DALLAS – Using artificial intelligence (AI), researchers from UT Southwestern have developed a way to accurately predict which skin cancers are highly metastatic. The findings, published as the July cover article of Cell Systems, show the potential for AI-based tools to revolutionize pathology for cancer and a variety of other diseases.
“We now have a general framework that allows us to take tissue samples and predict mechanisms inside cells that drive disease, mechanisms that are currently inaccessible in any other way,” said study leader Gaudenz Danuser, Ph.D., Professor and Chair of the Lyda Hill Department of Bioinformatics at UTSW.
Gaudenz Danuser, Ph.D.
AI technology has significantly advanced over the past several years, Dr. Danuser explained, with deep learning-based methods able to distinguish minute differences in images that are essentially invisible to the human eye. Researchers have proposed using this latent information to look for differences in disease characteristics that could offer insight on prognoses or guide treatments. However, he said, the differences distinguished by AI are generally not interpretable in terms of specific cellular characteristics – a drawback that has made AI a tough sell for clinical use.
To overcome this challenge, Dr. Danuser and his colleagues used AI to search for differences between images of melanoma cells with high and low metastatic potential – a characteristic that can mean life or death for patients with skin cancer – and then reverse-engineered their findings to figure out which features in these images were responsible for the differences.
Using tumor samples from seven patients and available information on their disease progression, including metastasis, the researchers took videos of about 12,000 random cells living in petri dishes, generating about 1,700,000 raw images. The researchers then used an AI algorithm to pull 56 different abstract numerical features from these images.

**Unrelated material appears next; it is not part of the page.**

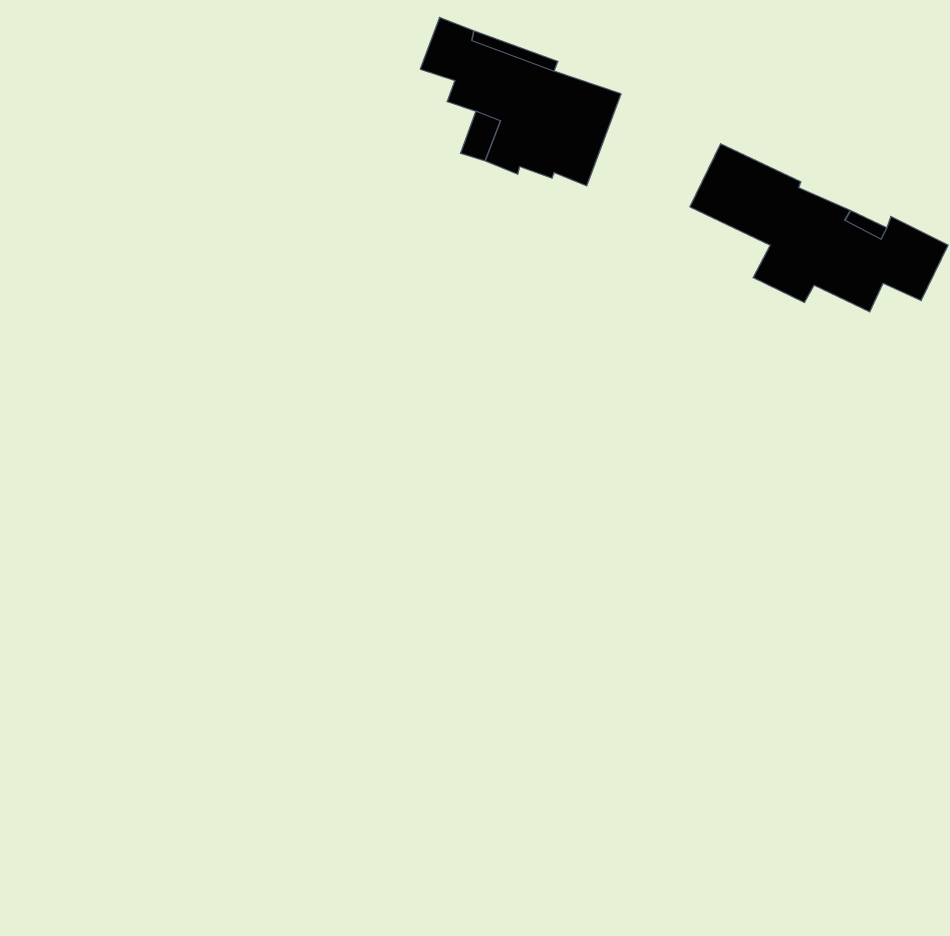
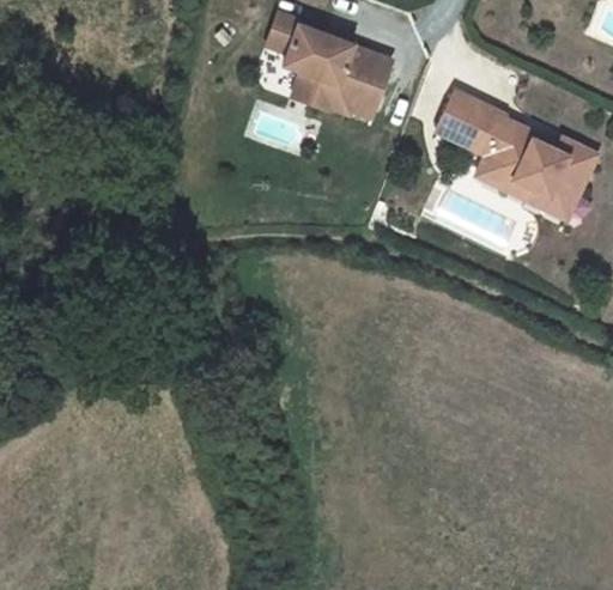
building: none -> [506,180,579,220]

Dr. Danuser and his colleagues found one feature that was able to accurately discriminate between cells with high and low metastatic potential. By manipulating this abstract numerical feature, they produced artificial images that exaggerated visible characteristics inherent to metastasis that human eyes cannot detect, he added. The highly metastatic cells produced slightly more pseudopodial extensions – a type of fingerlike projection – and had increased light scattering, an effect that may be due to subtle rearrangements of cellular organelles.
To further prove the utility of this tool, the researchers first classified the metastatic potential of cells from human melanomas that had been frozen and cultured in petri dishes for 30 years, and then implanted them into mice. Those predicted to be highly metastatic formed tumors that readily spread throughout the animals, while those predicted to have low metastatic potential spread little or not at all.
Dr. Danuser, a Professor of Cell Biology and member of the Harold C. Simmons Comprehensive Cancer Center, noted that this method needs further study before it becomes part of clinical care. But eventually, he added, it may be possible to use AI to distinguish important features of cancers and other diseases.
Dr. Danuser is the Patrick E. Haggerty Distinguished Chair in Basic Biomedical Science at UTSW.
Other UTSW researchers who contributed to this study include Assaf Zaritsky, Andrew R. Jamieson, Erik S. Welf, Andres Nevarez, Justin Cillay, Ugur Eskiocak, and Brandi L. Cantarel.
This study was funded by grants from the Cancer Prevention and Research Institute of Texas (CPRIT R160622), the National Institutes of Health (R35GM126428, K25CA204526), and the Israeli Council for Higher Education via the Data Science Research Center, Ben-Gurion University of the Negev, Israel.